MISSOULA — It's only been a day since President Biden signed the $1 trillion infrastructure bill into law but local governments, like the City of Missoula, are already discussing what to put at the top of their "wish list".
While President Biden signed the infrastructure package Monday after months of legal wrangling in Washington, local and state governments have already been dreaming about projects the money can be used for.
In Missoula, staff already have met and discussed some ideas, such as further funding of the road and infrastructure improvements in the Mullan Road and westside expansion, and conversion of the busy intersection at Front and Main. But it's expected to be months before the city knows what will qualify for the federal dollars.

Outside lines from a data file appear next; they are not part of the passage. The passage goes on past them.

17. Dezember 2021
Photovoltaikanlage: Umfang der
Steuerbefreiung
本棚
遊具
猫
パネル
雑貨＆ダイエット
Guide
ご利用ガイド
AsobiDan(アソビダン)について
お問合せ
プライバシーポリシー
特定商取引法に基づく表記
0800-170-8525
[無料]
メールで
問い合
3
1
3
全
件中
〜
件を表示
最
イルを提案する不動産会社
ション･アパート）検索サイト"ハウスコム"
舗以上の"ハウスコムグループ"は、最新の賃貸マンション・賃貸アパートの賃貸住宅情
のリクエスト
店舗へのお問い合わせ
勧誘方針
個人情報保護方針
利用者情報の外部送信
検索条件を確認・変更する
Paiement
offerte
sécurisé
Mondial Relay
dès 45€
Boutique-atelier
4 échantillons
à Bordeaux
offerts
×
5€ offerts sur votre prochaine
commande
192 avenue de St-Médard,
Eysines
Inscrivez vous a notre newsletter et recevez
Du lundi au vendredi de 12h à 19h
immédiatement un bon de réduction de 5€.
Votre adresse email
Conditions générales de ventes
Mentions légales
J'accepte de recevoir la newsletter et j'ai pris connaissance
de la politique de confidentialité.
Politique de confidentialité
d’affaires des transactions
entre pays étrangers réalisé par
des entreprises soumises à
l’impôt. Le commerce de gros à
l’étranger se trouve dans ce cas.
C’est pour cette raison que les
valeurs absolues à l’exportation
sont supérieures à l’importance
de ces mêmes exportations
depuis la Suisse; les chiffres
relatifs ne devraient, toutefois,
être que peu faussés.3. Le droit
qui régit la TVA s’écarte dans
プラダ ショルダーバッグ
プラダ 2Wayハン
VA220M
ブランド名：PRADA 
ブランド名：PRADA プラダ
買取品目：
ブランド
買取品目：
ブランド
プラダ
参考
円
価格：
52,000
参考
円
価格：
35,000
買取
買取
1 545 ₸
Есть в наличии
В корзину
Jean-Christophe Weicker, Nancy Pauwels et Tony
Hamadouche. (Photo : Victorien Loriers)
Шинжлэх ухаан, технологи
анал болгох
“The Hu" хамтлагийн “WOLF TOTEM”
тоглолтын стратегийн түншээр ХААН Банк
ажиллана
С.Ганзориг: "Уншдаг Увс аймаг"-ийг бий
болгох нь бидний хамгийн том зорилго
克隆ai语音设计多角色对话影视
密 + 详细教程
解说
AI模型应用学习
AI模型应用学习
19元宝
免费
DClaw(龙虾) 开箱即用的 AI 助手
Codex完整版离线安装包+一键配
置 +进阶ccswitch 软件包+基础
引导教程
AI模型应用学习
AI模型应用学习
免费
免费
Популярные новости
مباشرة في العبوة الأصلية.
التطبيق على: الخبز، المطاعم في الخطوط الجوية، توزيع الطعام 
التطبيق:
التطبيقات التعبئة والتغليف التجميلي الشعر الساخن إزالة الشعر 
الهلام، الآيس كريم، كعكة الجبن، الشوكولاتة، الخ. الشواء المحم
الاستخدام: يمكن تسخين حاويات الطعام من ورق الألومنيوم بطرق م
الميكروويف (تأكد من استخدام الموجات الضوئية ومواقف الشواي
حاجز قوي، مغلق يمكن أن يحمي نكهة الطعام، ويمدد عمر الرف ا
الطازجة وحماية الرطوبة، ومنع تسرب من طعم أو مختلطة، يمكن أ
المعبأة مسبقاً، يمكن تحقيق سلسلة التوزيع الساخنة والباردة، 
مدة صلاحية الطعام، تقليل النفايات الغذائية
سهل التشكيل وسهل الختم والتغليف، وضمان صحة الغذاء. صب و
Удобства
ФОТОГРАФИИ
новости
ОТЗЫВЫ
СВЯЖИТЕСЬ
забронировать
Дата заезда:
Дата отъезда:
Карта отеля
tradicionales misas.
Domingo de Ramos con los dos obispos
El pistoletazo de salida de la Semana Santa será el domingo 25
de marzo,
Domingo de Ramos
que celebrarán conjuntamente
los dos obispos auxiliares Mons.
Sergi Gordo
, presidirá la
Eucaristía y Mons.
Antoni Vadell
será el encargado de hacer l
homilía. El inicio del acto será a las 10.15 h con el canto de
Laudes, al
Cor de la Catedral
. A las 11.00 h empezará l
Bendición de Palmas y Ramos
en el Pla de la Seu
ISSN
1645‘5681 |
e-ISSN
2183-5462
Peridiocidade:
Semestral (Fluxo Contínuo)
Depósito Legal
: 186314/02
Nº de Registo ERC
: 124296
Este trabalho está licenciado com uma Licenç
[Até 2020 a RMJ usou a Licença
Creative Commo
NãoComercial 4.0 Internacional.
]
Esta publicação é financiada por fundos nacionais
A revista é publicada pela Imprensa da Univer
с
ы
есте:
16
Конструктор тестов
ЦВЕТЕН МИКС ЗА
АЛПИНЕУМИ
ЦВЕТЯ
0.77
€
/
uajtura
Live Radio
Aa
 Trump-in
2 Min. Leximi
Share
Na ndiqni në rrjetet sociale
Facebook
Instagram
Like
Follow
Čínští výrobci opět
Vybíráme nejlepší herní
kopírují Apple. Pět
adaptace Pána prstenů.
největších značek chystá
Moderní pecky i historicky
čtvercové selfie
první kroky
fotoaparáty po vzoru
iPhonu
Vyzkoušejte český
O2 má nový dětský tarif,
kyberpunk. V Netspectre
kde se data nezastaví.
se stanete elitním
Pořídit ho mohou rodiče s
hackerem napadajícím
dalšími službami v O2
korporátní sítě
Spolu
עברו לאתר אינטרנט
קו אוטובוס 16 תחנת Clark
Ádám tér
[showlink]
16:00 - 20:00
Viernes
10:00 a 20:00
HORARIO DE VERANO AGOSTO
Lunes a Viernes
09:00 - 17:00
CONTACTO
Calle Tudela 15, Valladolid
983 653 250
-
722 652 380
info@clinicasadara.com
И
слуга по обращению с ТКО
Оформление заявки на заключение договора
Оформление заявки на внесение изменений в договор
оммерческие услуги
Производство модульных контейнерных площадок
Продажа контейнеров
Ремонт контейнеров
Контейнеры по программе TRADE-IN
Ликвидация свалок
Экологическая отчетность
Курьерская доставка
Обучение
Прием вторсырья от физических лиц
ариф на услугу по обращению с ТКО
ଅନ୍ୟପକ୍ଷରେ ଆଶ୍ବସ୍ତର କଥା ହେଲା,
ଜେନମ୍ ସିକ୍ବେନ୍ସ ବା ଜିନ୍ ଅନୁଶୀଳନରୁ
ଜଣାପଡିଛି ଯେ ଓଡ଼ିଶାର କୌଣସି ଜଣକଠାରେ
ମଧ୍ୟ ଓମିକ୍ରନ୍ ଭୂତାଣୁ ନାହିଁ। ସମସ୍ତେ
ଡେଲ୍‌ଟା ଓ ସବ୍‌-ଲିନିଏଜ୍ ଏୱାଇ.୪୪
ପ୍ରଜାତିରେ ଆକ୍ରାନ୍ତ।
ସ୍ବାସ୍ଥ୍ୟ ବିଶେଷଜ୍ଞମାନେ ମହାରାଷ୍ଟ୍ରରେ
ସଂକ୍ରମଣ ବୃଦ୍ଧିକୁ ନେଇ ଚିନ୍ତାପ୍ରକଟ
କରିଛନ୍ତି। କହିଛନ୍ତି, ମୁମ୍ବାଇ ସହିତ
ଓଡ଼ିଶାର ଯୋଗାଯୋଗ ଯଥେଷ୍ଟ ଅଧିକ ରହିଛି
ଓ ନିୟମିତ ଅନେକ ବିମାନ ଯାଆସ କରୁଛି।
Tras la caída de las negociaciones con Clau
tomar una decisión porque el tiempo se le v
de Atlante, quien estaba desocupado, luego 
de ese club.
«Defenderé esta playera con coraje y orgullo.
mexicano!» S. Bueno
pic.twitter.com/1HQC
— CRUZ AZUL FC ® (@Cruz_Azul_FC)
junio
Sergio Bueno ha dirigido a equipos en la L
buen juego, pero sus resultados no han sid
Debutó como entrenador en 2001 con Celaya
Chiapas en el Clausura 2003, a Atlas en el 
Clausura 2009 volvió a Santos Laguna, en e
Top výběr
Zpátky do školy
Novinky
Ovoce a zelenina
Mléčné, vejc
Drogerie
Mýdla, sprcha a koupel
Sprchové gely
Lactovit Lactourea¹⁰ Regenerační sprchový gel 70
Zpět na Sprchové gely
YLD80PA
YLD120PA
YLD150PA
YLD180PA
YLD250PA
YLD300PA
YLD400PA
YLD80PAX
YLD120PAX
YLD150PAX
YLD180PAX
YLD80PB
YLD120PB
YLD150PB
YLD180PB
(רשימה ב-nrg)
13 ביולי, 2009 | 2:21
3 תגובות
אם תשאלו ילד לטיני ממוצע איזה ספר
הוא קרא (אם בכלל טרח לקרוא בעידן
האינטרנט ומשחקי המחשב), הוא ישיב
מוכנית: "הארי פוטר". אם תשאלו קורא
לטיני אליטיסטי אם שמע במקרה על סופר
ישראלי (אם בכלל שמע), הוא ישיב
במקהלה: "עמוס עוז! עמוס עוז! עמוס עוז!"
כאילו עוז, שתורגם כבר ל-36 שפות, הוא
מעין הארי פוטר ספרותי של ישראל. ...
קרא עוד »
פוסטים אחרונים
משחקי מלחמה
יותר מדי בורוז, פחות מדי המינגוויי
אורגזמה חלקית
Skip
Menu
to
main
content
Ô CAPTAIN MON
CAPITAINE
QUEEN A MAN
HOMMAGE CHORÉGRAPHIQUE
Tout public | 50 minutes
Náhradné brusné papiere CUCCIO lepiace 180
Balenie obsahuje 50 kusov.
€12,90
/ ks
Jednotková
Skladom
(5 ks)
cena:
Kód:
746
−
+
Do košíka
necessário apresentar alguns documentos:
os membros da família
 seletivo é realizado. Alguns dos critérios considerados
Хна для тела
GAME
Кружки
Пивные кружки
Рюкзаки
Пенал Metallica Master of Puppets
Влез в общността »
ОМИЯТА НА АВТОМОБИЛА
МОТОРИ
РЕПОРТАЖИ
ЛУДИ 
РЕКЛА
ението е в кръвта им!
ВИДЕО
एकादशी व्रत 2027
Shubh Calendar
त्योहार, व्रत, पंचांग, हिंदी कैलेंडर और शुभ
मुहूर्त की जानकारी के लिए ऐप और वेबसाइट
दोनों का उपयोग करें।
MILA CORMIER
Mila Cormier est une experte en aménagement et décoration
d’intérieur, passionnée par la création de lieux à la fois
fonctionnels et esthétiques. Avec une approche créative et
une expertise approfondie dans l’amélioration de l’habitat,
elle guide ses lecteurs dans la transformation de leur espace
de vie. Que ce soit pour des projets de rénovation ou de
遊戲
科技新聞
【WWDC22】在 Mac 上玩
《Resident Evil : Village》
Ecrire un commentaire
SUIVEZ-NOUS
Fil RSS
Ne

"Lot of details to be worked out with regard to delivery of those funds," Missoula Mayor John Engen told MTN News Tuesday morning. "I think Montana does very well. I think Senator Tester worked very hard to get us a good share and it will go a long way. We're not sure yet today Dennis, how that sort of flows down to the city of Missoula."
There's been a lot of attention to the infrastructure money being spent to revitalize aging and unsafe water systems. Engen says the Garden City might not qualify since the Missoula Water system has already seen significant investment, but Engen feels there may still be money for additional upgrades.
"We're pretty fortunate we've got really good water. We've got water rights and we've got a system that we're fixing. But it is not broken the way some systems are around the country, and I think the emphasis for those dollars will probably be systems that have failed or [are] close to a catastrophic failure. And we're all about avoiding that." - Missoula Mayor John Engen
Ironically, the Montana Department of Transportation is just wrapping up work on years of upgrading Missoula's bridges which probably would have qualified for the new federal money. But there's significant work ahead to increase capacity.
Much of that falls on the state. But Engen says the city looks forward to partnerships and using dollars that might become available for Missoula's own streets.
"Local roads that's still on us, right? So if it's on a state route or a federal route, that's where that money is going to come into play. But local roads we're still the payer and the builder and the maintainer."